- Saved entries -
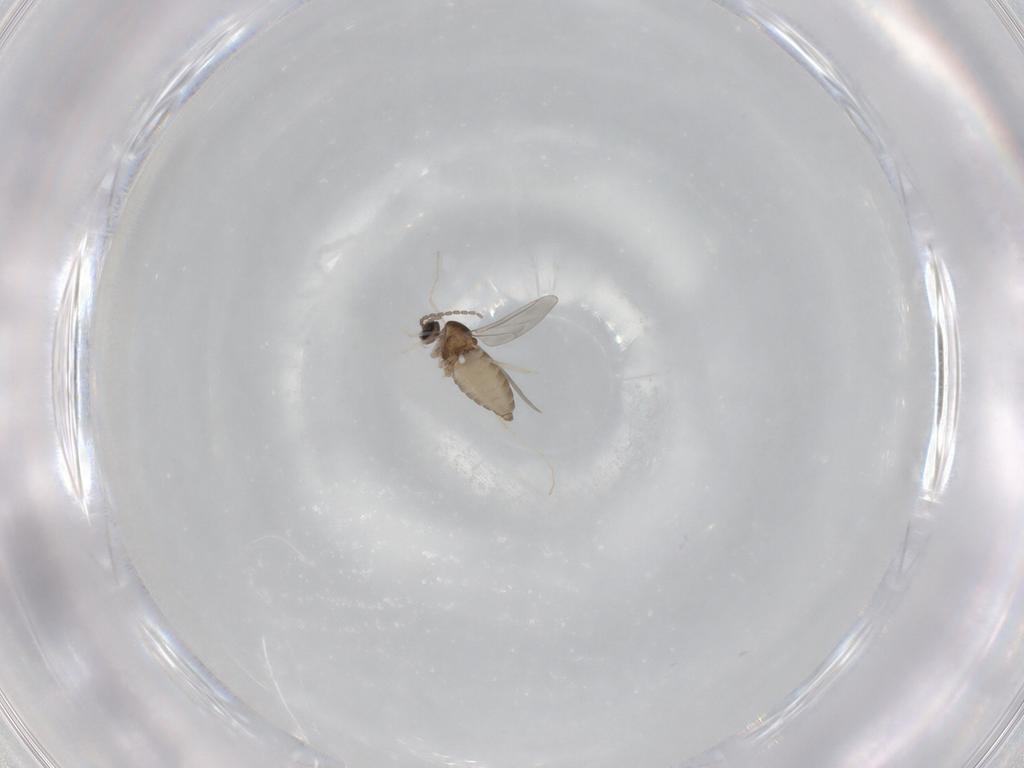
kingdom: Animalia
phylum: Arthropoda
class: Insecta
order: Diptera
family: Cecidomyiidae
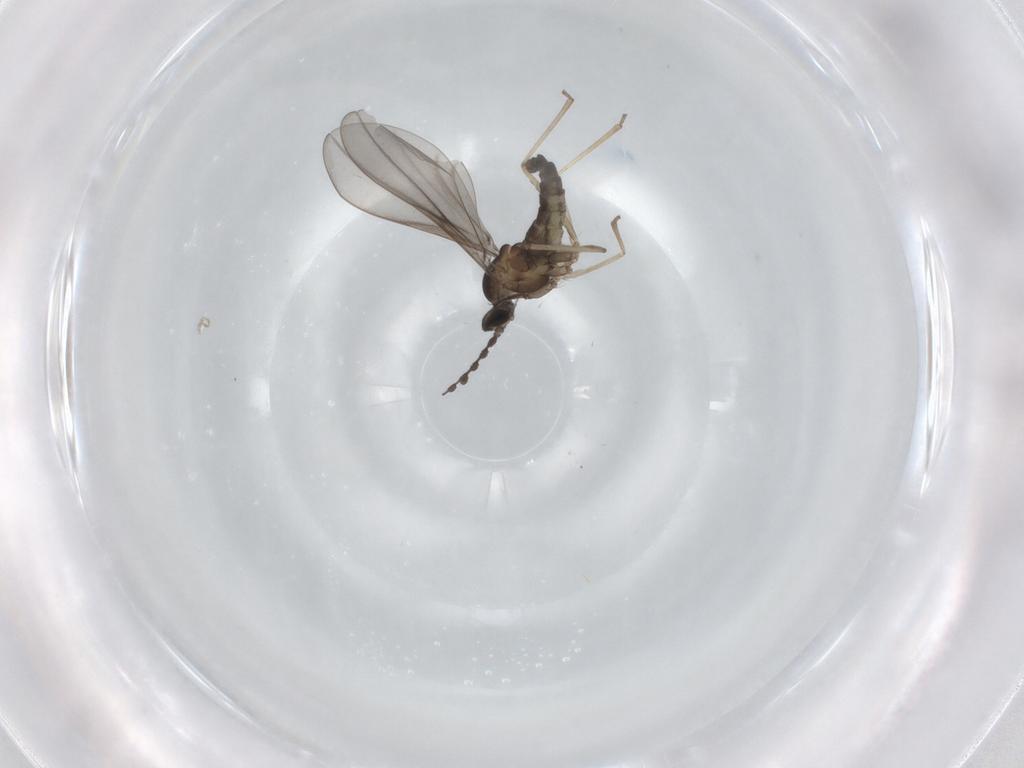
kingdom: Animalia
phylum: Arthropoda
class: Insecta
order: Diptera
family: Cecidomyiidae
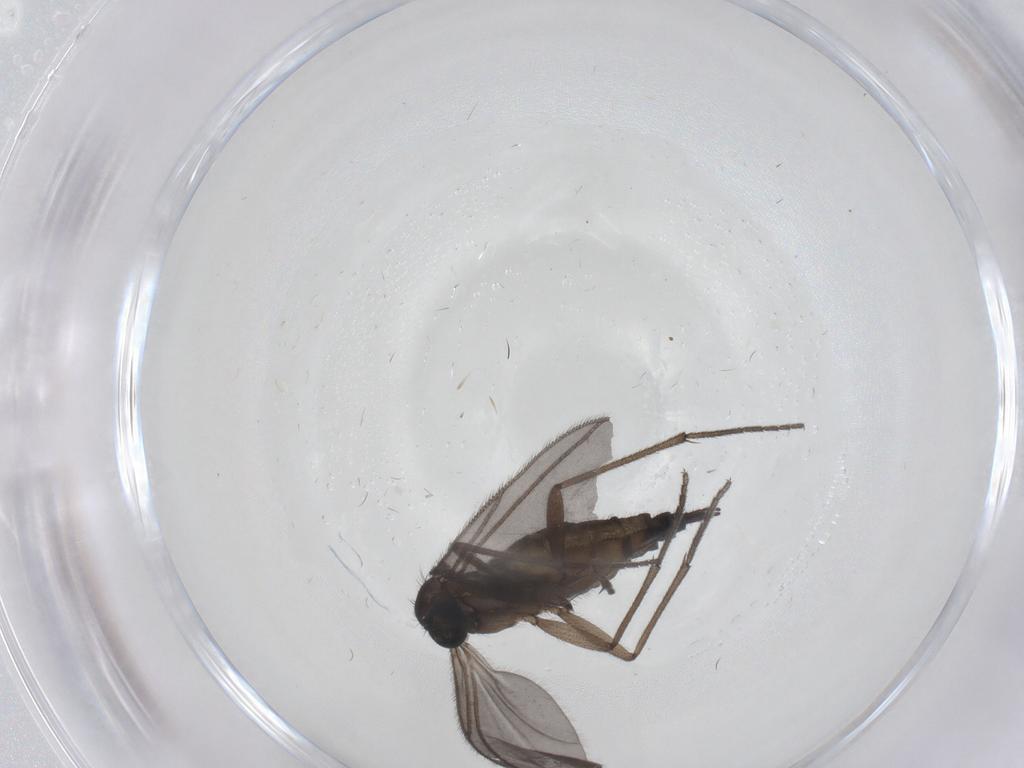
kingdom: Animalia
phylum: Arthropoda
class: Insecta
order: Diptera
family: Sciaridae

- TASK BRIEF -
Please copy out every line of the listing above word for word, leaving out the pictures.

- RESPONSE -
kingdom: Animalia
phylum: Arthropoda
class: Insecta
order: Diptera
family: Cecidomyiidae
kingdom: Animalia
phylum: Arthropoda
class: Insecta
order: Diptera
family: Cecidomyiidae
kingdom: Animalia
phylum: Arthropoda
class: Insecta
order: Diptera
family: Sciaridae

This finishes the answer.